Gesekan Pasca Demokrasi Liberal 

Isu selanjutnya yang mengawali gejolak politik besar, pasca konflik yang terlampau rumit tahun 1948, ialah memanasnya suhu politik. Pasca wacana mundurnya Hatta dengan menyerahkan surat pengundurannya pada 20 Juli 1956, lalu ditembuskan pada legislatif tanggal 23 Juli. Sampai pada akhirnya tanggal 1 Desember 1956 akhirnya beliau resmi mundur sebagai wakil presiden (Tempo, 1 April 1978). Desas-desus perpecahan politik semakin menguat, memunculkan sebuah pandangan jika terjadi perpecahan antara Soekarno dan Hatta.

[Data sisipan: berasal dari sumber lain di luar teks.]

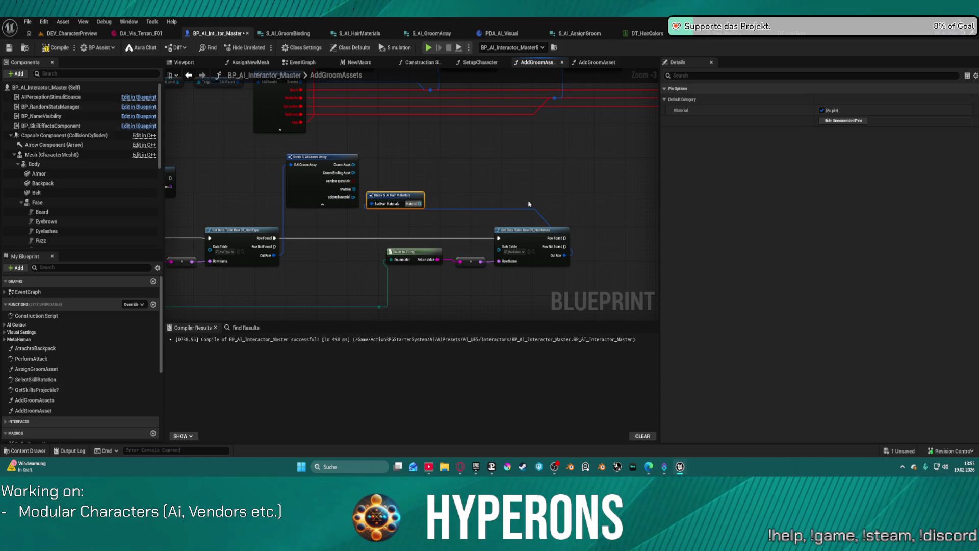
pyautogui.press('ctrl+s')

Ketidaksepakatan Hatta pada ide Guided Democracy (Demokrasi Terpimpin), telah menimbulkan sedikit gejolak politik di pemerintahan.

Menurut Williams (2017) dalam bukunya Indonesia, Islam and the International Political Economy, pada Bab: Guided Democracy halaman 392. Mengemukakan jika pada Mei 1957 merupakan awal dari Demokrasi Terpimpin, dengan ditandai dibekukannya Legislatif dan Dewan Nasional. Setelah itu gejolak mulai bermunculan di daerah-daerah, pada tahun Februari 1958 terjadi perlawanan bersenjata yang terpusat di Sumatra dan Sulawesi.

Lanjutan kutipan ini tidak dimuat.